- [The task]: Only the lines that include "size" should be copied from the data below.

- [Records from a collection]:
☆ ☆ ☆ ☆ ☆ ☆ ☆
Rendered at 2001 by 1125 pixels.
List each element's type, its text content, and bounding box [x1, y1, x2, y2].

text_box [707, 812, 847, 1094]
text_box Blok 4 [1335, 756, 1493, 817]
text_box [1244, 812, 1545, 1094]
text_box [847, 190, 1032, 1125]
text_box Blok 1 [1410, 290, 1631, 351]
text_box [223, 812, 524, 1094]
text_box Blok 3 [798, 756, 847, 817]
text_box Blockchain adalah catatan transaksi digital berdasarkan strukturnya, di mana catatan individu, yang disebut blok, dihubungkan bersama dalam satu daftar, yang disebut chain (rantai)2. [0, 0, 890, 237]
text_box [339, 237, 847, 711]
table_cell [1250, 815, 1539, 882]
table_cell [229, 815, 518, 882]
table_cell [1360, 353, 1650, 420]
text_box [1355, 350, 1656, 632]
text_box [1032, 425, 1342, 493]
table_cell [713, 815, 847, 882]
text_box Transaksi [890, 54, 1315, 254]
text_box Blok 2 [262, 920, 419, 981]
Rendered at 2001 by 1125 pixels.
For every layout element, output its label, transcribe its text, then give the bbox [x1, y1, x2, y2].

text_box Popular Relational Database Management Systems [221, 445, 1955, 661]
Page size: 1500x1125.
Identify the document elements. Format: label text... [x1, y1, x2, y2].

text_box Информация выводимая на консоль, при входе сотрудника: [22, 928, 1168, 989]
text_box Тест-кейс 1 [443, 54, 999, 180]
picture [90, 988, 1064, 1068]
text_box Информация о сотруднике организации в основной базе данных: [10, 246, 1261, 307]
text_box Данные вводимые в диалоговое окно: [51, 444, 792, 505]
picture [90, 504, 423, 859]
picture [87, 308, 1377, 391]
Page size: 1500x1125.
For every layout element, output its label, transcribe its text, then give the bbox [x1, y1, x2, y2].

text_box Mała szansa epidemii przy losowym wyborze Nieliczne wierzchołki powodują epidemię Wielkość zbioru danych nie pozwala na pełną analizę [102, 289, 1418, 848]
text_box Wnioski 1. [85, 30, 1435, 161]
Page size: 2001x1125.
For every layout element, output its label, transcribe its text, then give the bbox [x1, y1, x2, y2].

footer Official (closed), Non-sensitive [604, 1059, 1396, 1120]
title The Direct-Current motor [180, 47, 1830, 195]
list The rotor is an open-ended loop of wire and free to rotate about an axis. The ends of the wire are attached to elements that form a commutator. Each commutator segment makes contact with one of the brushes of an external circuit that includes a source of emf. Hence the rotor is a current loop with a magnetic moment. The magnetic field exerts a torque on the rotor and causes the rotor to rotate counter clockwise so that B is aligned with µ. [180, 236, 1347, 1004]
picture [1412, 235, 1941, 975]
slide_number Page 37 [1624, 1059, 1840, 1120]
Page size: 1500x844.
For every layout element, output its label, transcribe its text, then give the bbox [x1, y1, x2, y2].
☆ ☆ ☆ ☆ ☆ ☆ ☆
- [Task response]:
Page size: 1500x1125.
Page size: 1500x1125.
Page size: 2001x1125.
Page size: 1500x844.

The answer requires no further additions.